What you are asked to do
Repeat every record exactly as written.
= = =
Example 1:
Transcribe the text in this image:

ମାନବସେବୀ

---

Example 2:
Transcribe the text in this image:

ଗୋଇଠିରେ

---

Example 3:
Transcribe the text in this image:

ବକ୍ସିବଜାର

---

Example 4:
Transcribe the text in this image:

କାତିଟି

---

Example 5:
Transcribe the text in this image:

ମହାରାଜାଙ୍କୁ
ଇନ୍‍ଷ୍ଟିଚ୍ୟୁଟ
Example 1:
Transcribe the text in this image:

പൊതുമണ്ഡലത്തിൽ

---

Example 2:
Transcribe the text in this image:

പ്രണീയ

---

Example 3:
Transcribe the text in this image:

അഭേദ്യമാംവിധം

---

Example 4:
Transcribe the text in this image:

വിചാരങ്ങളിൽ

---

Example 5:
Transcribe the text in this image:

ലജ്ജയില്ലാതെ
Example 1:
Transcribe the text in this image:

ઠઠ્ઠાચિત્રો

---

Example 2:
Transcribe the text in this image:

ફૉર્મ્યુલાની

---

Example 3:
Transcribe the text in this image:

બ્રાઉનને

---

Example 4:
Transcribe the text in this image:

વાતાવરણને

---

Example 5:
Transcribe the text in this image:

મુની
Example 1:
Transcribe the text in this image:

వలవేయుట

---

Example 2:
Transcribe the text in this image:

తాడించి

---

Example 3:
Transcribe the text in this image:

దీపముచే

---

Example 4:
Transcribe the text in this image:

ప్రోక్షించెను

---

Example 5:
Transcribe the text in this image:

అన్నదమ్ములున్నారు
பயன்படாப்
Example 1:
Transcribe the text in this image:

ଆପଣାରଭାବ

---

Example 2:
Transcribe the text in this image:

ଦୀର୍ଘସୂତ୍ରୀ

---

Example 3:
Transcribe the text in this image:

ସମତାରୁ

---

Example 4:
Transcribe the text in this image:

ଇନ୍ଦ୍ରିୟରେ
= = =
Answer space
Example 1:
Transcribe the text in this image:

ମାନବସେବୀ

---

Example 2:
Transcribe the text in this image:

ଗୋଇଠିରେ

---

Example 3:
Transcribe the text in this image:

ବକ୍ସିବଜାର

---

Example 4:
Transcribe the text in this image:

କାତିଟି

---

Example 5:
Transcribe the text in this image:

ମହାରାଜାଙ୍କୁ
ଇନ୍‍ଷ୍ଟିଚ୍ୟୁଟ
Example 1:
Transcribe the text in this image:

പൊതുമണ്ഡലത്തിൽ

---

Example 2:
Transcribe the text in this image:

പ്രണീയ

---

Example 3:
Transcribe the text in this image:

അഭേദ്യമാംവിധം

---

Example 4:
Transcribe the text in this image:

വിചാരങ്ങളിൽ

---

Example 5:
Transcribe the text in this image:

ലജ്ജയില്ലാതെ
Example 1:
Transcribe the text in this image:

ઠઠ્ઠાચિત્રો

---

Example 2:
Transcribe the text in this image:

ફૉર્મ્યુલાની

---

Example 3:
Transcribe the text in this image:

બ્રાઉનને

---

Example 4:
Transcribe the text in this image:

વાતાવરણને

---

Example 5:
Transcribe the text in this image:

મુની
Example 1:
Transcribe the text in this image:

వలవేయుట

---

Example 2:
Transcribe the text in this image:

తాడించి

---

Example 3:
Transcribe the text in this image:

దీపముచే

---

Example 4:
Transcribe the text in this image:

ప్రోక్షించెను

---

Example 5:
Transcribe the text in this image:

అన్నదమ్ములున్నారు
பயன்படாப்
Example 1:
Transcribe the text in this image:

ଆପଣାରଭାବ

---

Example 2:
Transcribe the text in this image:

ଦୀର୍ଘସୂତ୍ରୀ

---

Example 3:
Transcribe the text in this image:

ସମତାରୁ

---

Example 4:
Transcribe the text in this image:

ଇନ୍ଦ୍ରିୟରେ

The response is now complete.